Landmark cases on racial discrimination in employment have catapulted our citizens into a state of heightened awareness. The traditional patriarchal view that in some ways recognize white men as the leaders in industry and economy (as well as intellect and ability) is thankfully dwindling due to some brave individuals who fought for the right to equal value and opportunities.
One such example of a landmark case on racial discrimination in employment is that of a group of former Walgreens employees versus their former employer. The US Equal Employment Opportunity Commission found that Walgreens employers had been assigning African Americans to lower performing stores in African American neighborhoods. Further violating Title VII of the Civil Rights Code, Walgreens denied promotions to non-white workers. The ensuing lawsuit against Walgreens resulted in a $20 million settlement.

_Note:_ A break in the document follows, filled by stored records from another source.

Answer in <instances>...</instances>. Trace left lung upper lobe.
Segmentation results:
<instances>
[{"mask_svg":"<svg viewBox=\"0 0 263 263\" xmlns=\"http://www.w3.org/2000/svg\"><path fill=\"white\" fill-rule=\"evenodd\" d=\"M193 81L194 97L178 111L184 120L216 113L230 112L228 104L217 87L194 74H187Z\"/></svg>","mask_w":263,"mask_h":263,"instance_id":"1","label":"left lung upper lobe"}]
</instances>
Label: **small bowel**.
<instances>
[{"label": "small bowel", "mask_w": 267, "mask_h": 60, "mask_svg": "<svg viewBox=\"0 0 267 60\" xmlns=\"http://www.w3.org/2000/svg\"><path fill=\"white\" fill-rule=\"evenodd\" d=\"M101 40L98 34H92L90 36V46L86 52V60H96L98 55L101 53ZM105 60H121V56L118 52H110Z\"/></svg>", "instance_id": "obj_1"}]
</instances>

These landmark cases on racial discrimination in employment can provide an insight into our social paradigms and help to swing the pendulum into a blind society where skin color and dimensions are not used as guidelines for employment or abilities.

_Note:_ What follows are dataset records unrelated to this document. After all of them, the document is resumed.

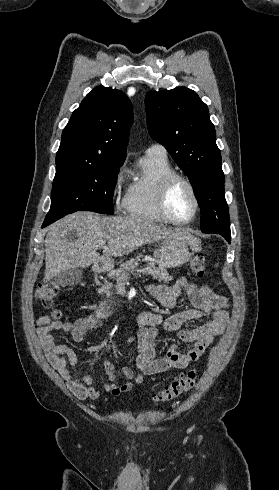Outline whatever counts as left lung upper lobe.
I'll list each match as a JSON object with an SVG mask.
<instances>
[{
	"label": "left lung upper lobe",
	"mask_w": 279,
	"mask_h": 490,
	"mask_svg": "<svg viewBox=\"0 0 279 490\" xmlns=\"http://www.w3.org/2000/svg\"><path fill=\"white\" fill-rule=\"evenodd\" d=\"M145 103L149 134L189 177L201 208L202 232L221 234L230 242L221 153L207 105L186 87L151 90Z\"/></svg>",
	"instance_id": "5c2ea615"
}]
</instances>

In April of 2005, Judge Susan Illston of the US District Court for the Northern District of California deemed Abercrombie and Fitch guilty in racial discrimination against employees. The approved settlement stipulated that the retail chain pay out $40 million in damages to the claimants. As of now, Abercrombie and Fitch are under a consent decree to set benchmarks for hiring those of African American, Latino, or Asian decent as well as women.
The positive repercussions of this landmark case on racial discrimination in employment may indeed spur a more diverse employee base in one of North America’s largest chain clothing stores. But this attention may also only serve to propagate the racial judgments that got them in this predicament in the first place.

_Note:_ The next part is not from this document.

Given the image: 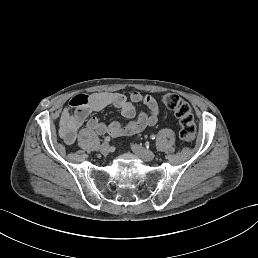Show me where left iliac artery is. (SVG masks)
<instances>
[{"mask_svg": "<svg viewBox=\"0 0 258 258\" xmlns=\"http://www.w3.org/2000/svg\"><path fill=\"white\" fill-rule=\"evenodd\" d=\"M152 140H155L156 139V135H151L150 137Z\"/></svg>", "mask_w": 258, "mask_h": 258, "instance_id": "obj_1", "label": "left iliac artery"}]
</instances>
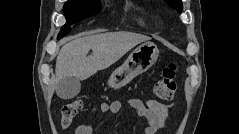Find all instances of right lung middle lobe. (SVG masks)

Affirmative Action is a byproduct of these landmark cases on racial discrimination in employment. Some revel in the apparent equality that this measure summons, but others lament the requirement to hire on the basis of race and gender as they feel it presents a more invidious hiring approach and deepens resentment between racial groups.
Either way, it seems these landmark cases on racial discrimination in employment are deepening our awareness of workplace diversity as well as the legal implications of who hires whom.